Jonathan Pinnock is a prize-winning poet and short story writer. His fiction has featured in numerous anthologies and has been broadcast on BBC Radio Four. I first came across his writing when his sharp and witty collection Dot Dash won Salt Publishing's Scott Prize. I spoke to him about writing and his new book Take it Cool, a bio-historico-musicological-memoir.
I've gone through various phases with writing. Back in the early 90s, when the kids were of an age where they'd read anything I stuck in front of them, I wrote several childrens' books. I got some nice letters back from publishers but never quite had the persistence to break through. Then in the late 90s I ended up writing a book on software development and contributing to another dozen. That all fizzled out in the mid 00s when (a) my publisher went under and (b) I realised that what I really wanted to do was have one last go at getting some fiction published. So I tend to think of myself as having started writing for real in around 2005.
You won Salt Publishing's Scott Prize for short stories with Dot Dash and you are the author of the Pride and Prejudice sequel, Mrs Darcy versus the Aliens. You have also written prize-winning poetry. Take it Cool seems like a departure from your usual writing. How did you come to write it?
All my books are quite different, in fact - especially if you include Professional DCOM Application Development (yes, that was what the software one was called). So I tend not to think of it so much as a departure as a case of me not having made up my mind about what sort of a writer I want to be yet. Having said that, I'd like to think that if you picked up any of my books (even the DCOM one), you'd be able to tell they were by the same person.
That's a bit like asking which of my kids I prefer :) I find any type of writing equally infuriating and equally rewarding. When it's going badly, it's like wading through treacle, whatever the style or genre. When it goes well, it's the best thing in the whole world ever.

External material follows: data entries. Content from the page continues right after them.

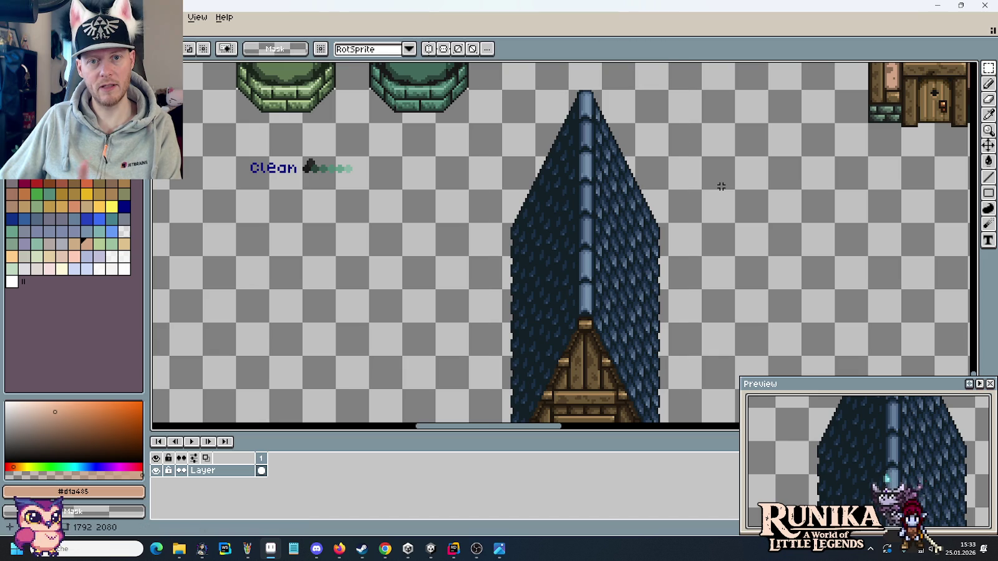
Recenter on the gable, select all, and shift it slightly left.
left_click_drag(661, 212, 604, 120)
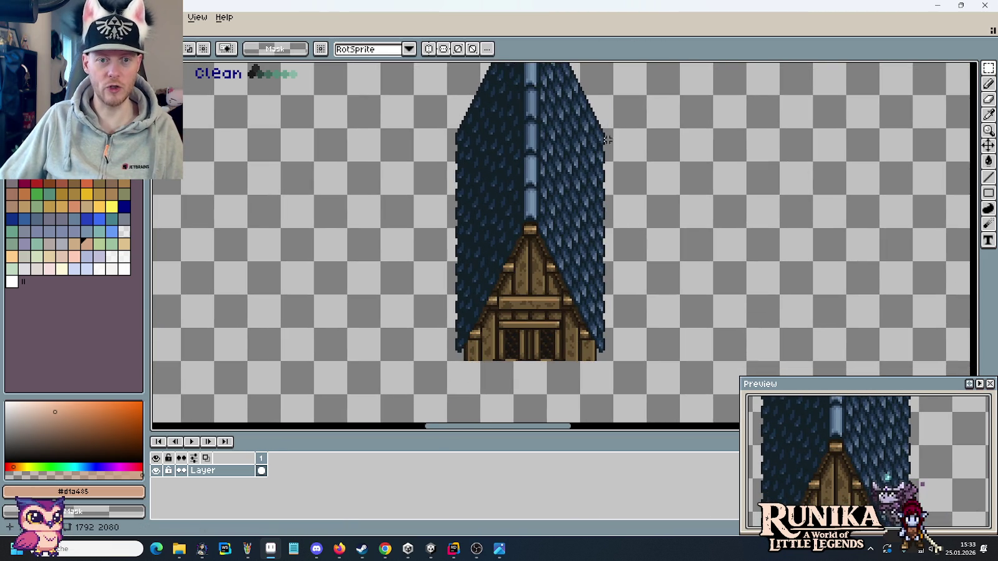
scroll(601, 200, "up", 3)
scroll(617, 201, "down", 3)
scroll(592, 204, "down", 1)
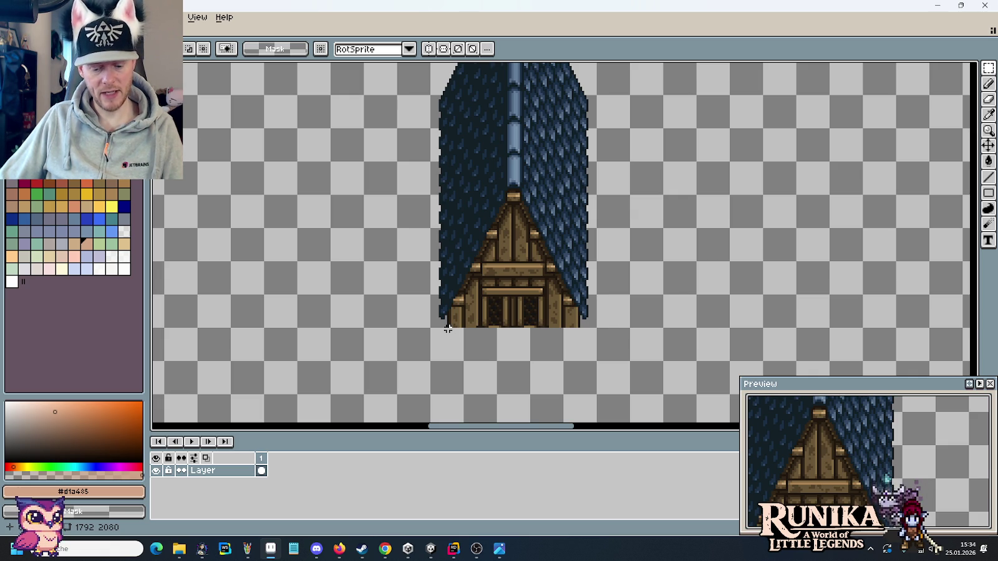
key("ctrl+a")
mouse_move(452, 329)
left_mouse_down()
mouse_move(435, 329)
mouse_move(435, 62)
left_mouse_up()
Drop the gable, then copy a 32 px roof-edge column from tip to base to the right.
key("ctrl+d")
left_click_drag(521, 158, 535, 218)
mouse_move(457, 82)
left_mouse_down()
mouse_move(453, 360)
mouse_move(655, 362)
left_mouse_up()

Which book do you wish you had written?
The non-fiction book I wish I'd written (although in order to do so I would have had to have put myself in some deeply scary situations) is Jon Ronson's "Them: Adventures with Extremists". It's extremely funny but also massively illuminating, like all of his books. The fiction book I wish I'd written is Steven Hall's "The Raw Shark Texts", which somehow contrives to be funny, moving and thrilling while at the same time weird, mad and experimental.
What are you working on at the moment?
Good question. I'm playing around with various ideas that occasionally look as if they're going somewhere and then fall apart when my back is turned. However, I'm starting a Creative Writing MA very soon (well, it's about time) and I'm hoping that will stimulate me to actually commit to something again!
Thanks Jon, and all the very best with Take it Cool.